With hyper-visibiltiy I feel it comes down to a question of whether this exposure really benefits us or not. Caitlyn Jenner, for example, she came out in the last couple of years and she is ostensibly the most well-known trans woman in the whole world right now. She was afforded a platform that no-one else was able to reach yet. But, I want to investigate how she benefitted us, is this hyper-visibility doing anything positive for us?
When Caitlyn Jenner came out I had people approach me, again at work, and ask if I saw her interview. It was as if now they had a famous face to put trans-ness on it was a hallpass to clock this transwoman at her day job and ask her all about it, with zero respect for social boundaries.
Caitlyn Jenner came out and tore the curtain wide open without really thinking about how it may affect the rest of us. And she doesn’t have to. She has her own life and I would never stop her from living how she want to, but I think people need to realize that there are still some of us at the bottom who have to deal with the visibility and people suddenly peering into our community.

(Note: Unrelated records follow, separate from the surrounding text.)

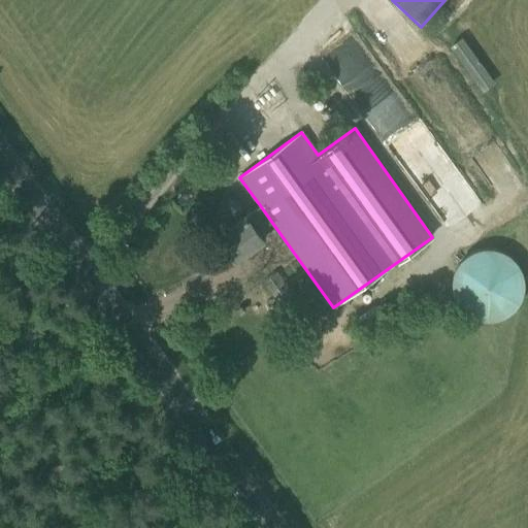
[(424,177),(444,221),(474,207),(455,163),(424,177)]
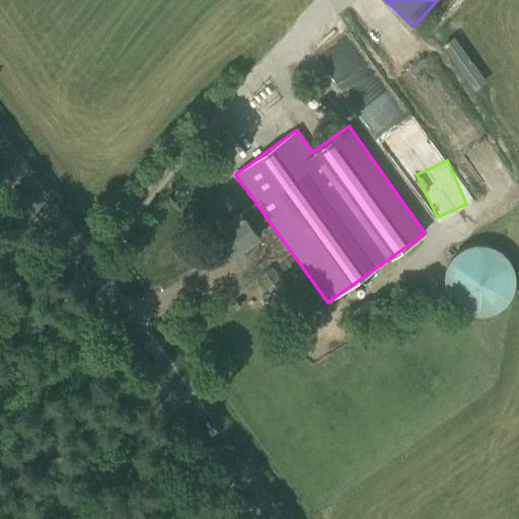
[(252,229),(268,219),(255,202),(213,233),(230,256),(257,236),(252,229)]
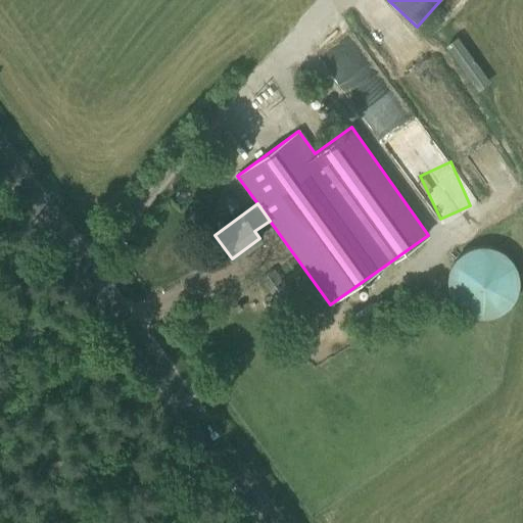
[(517,303),(500,243),(447,257),(464,318),(517,303)]
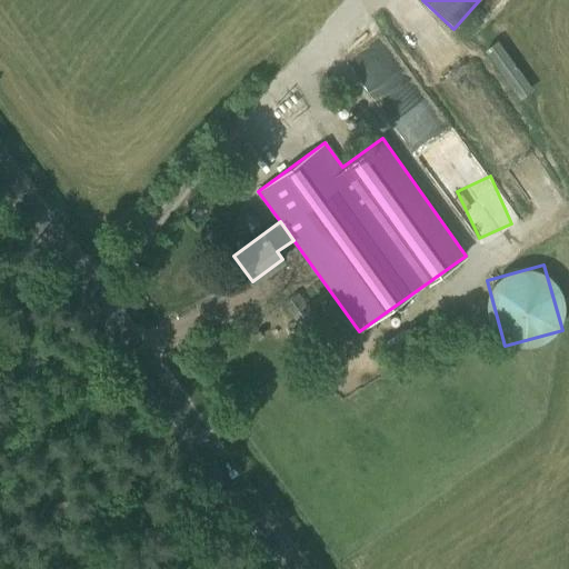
[(283,302),(307,336),(319,326),(297,293),(283,302)]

So hyper-visibility isn’t inherently a positive thing.
What about other representation from less privileged backgrounds than Caitlyn Jenner, such as Hari Nef?

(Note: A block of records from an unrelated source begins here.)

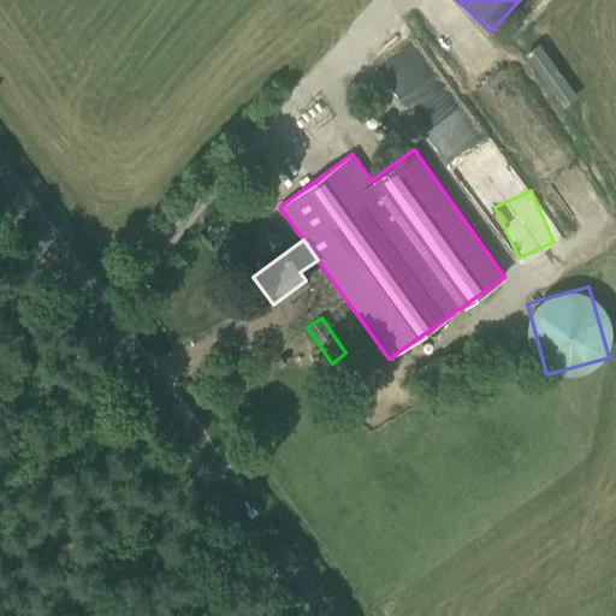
[(477,355),(460,367),(468,379),(485,367),(477,355)]
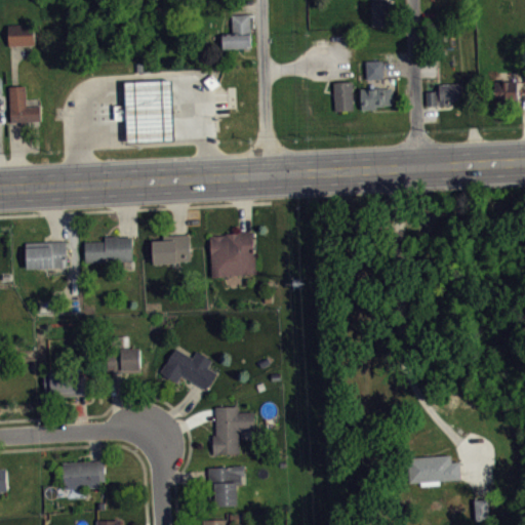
[(374,0),(375,2),(371,2),(372,26),(392,25),(390,2),(385,2),(385,0),(374,0)]
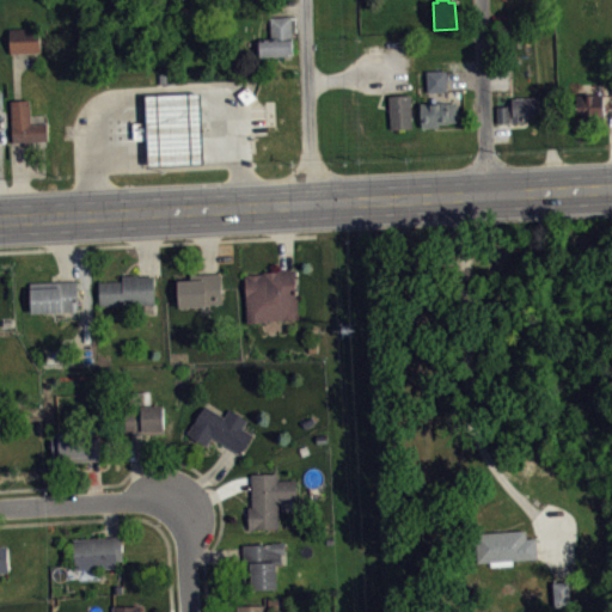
[(292,14),(293,55),(261,56),(259,38),(271,38),(270,16),(292,14)]
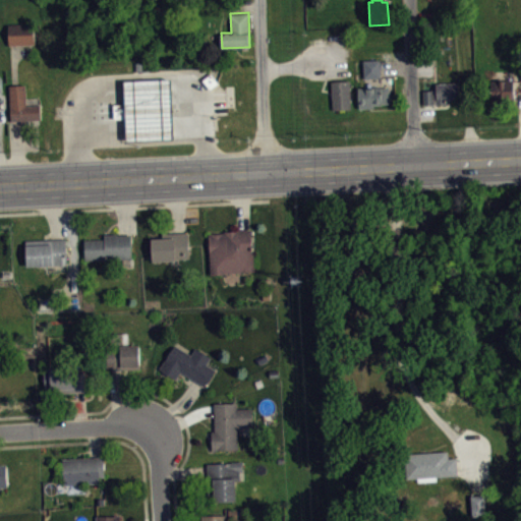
[(7,23),(8,45),(35,44),(33,22),(7,23)]
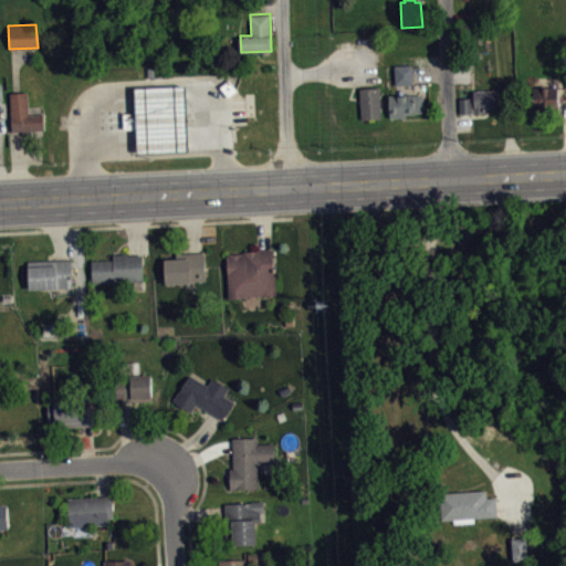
[(394,64),(395,84),(413,84),(412,64),(394,64)]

Hari is someone I have known online for quite some time now, she actually gave us a chunk of money for the film and is really good friends with one of our actresses, Rashida. Actresses like Hari were put in a very hard position, to be the spokesperson as that coming-from-the-internet, newer, more revolutionary perspective kind of girl. She had to fill a bubble that hadn’t really been filled yet.

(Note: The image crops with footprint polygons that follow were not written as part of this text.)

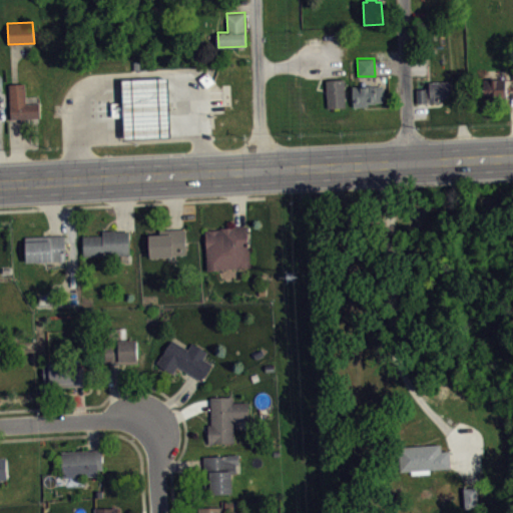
[(325,80),(327,108),(346,107),(344,79),(325,80)]
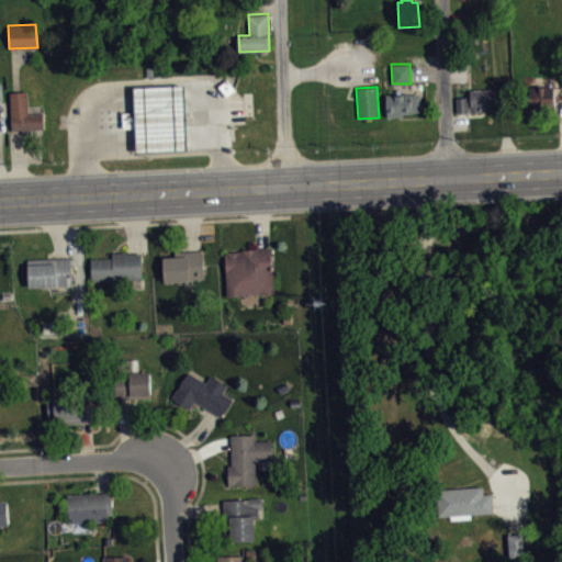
[(529,87),(529,109),(555,109),(555,87),(529,87)]
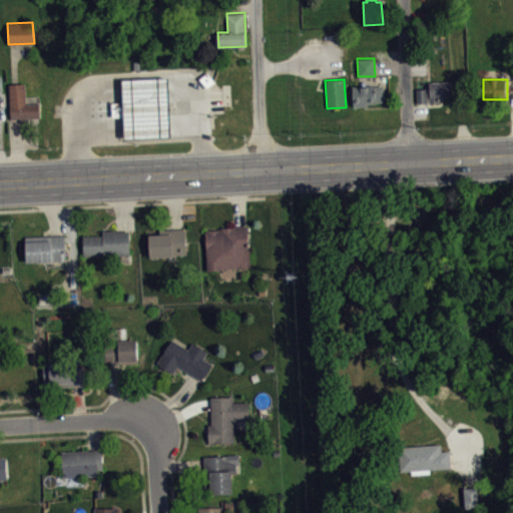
[(417,89),(417,103),(439,102),(439,98),(453,98),(452,80),(429,82),(429,88),(417,89)]
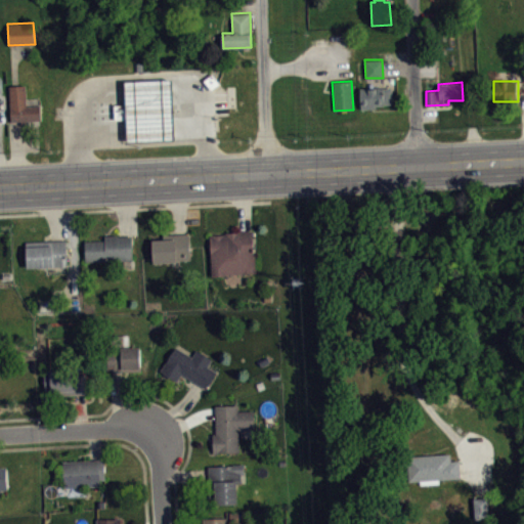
[(8,85),(10,121),(41,120),(40,105),(27,105),(26,84),(8,85)]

I remember her talking about being at the front of this community and everyone was wanting her to be something, be a specific way, say certain things and to represent everyone, which is impossible. Especially someone who was never expecting to be in that position. I think that any one trans actress is not going to be perfect, but if we get more people like Hari I can only see good things coming of that. She’s really talented and I’m excited to see where her career takes her and maybe I’ll get to work with her someday.
"I eventually came to the realisation that if I am not allowed to be complicated, or have flaws then there’s really no point to being a film-maker. It always boils down to let us be who we are, that’s as complex as it’s ever going to get."
When and where can we see SISTERHOOD?
The initial short film that we have been working on will be available in a couple of months online. I’m going to put it up on YouTube because I want everyone who donated to be allowed to see it. A lot of people, 250 donated to our kickstarter campaign to get our initial funding off the ground, so I wanted them to see what it looks like. So we have a 10-minute version and now we’re working on the 35/40-minute version will hopefully be ready be the end of the summer. But the initial short film will be available in April, I would say.